# SOURCE PASSAGE:
---

[clug] database backups with git

Ian Munsie darkstarsword at gmail.com
Mon Jun 11 22:37:00 MDT 2012


> It was OK but, as others have pointed out, trimming the backups isn't
> one of git's strong points.

I was just thinking about this problem, which stems from the fact that
git will not throw away any data that it still holds a reference to.
This is what I came up with to remove all but the last $trim commits
from history to allow them to be garbage collected:

% trim=10
% cutoff=$(git show --format=%H HEAD~${trim}|head -n 1)
% git filter-branch -f --parent-filter "sed 's/-p ${cutoff}//'" $cutoff..HEAD

This creates a new history that looks like it began $trim commits ago.
At this point all the old history actually still exists in the
repository (git cannot change existing commits as that would change
their SHA1, so editing a commit always creates a new commit).

---

# INFORMATION SUPPLIED:
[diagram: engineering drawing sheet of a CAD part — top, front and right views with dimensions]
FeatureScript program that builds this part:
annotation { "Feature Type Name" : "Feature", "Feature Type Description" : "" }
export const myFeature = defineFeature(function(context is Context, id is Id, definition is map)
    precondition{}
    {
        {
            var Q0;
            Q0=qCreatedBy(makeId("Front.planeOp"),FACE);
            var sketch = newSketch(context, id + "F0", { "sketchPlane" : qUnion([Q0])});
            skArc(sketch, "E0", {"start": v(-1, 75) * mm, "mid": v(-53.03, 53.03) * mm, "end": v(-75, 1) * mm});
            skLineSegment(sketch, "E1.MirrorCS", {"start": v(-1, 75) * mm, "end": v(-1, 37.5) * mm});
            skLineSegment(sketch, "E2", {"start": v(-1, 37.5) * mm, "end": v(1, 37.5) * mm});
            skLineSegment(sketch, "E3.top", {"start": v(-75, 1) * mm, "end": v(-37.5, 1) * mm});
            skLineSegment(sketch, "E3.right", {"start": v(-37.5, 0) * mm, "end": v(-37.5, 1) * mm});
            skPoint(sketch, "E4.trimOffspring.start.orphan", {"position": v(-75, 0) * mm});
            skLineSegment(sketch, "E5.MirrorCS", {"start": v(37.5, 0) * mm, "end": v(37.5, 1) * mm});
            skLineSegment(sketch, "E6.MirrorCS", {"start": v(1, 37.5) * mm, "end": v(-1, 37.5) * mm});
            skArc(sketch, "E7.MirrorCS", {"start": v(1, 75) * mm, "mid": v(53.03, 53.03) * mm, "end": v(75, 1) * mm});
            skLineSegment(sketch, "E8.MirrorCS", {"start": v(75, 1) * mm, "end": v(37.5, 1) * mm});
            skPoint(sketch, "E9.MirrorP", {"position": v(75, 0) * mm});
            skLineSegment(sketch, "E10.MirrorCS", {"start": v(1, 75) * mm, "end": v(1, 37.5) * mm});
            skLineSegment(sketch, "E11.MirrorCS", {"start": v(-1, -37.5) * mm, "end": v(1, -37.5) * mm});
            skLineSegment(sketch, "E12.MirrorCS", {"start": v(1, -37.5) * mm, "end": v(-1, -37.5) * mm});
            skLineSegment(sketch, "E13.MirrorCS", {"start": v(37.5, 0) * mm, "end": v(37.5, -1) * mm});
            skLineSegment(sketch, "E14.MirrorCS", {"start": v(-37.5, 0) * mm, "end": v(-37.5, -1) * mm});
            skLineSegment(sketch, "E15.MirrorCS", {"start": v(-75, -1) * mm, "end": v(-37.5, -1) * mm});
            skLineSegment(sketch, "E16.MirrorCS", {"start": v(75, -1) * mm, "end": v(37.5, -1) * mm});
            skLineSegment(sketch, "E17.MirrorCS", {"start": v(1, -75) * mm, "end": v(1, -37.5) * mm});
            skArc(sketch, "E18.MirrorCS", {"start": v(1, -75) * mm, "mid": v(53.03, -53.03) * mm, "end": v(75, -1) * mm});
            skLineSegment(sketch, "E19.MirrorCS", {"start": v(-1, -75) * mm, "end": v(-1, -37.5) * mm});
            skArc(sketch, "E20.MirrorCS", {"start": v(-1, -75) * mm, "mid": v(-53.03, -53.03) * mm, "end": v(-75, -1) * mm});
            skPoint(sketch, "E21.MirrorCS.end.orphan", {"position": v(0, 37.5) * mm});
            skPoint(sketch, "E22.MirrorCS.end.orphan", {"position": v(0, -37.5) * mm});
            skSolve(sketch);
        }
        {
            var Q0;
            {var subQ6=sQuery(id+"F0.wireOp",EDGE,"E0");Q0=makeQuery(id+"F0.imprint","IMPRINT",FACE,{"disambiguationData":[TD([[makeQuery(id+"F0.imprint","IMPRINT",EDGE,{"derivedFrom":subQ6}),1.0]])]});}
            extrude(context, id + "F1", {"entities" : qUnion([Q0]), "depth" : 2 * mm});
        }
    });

---

# WHAT THE EXERCISE ASKS:
In the post about database backups with git, why can't git change existing commits?

# SOLUTION TO THE EXERCISE:
Changing them would change their SHA1, so editing a commit always creates a new commit.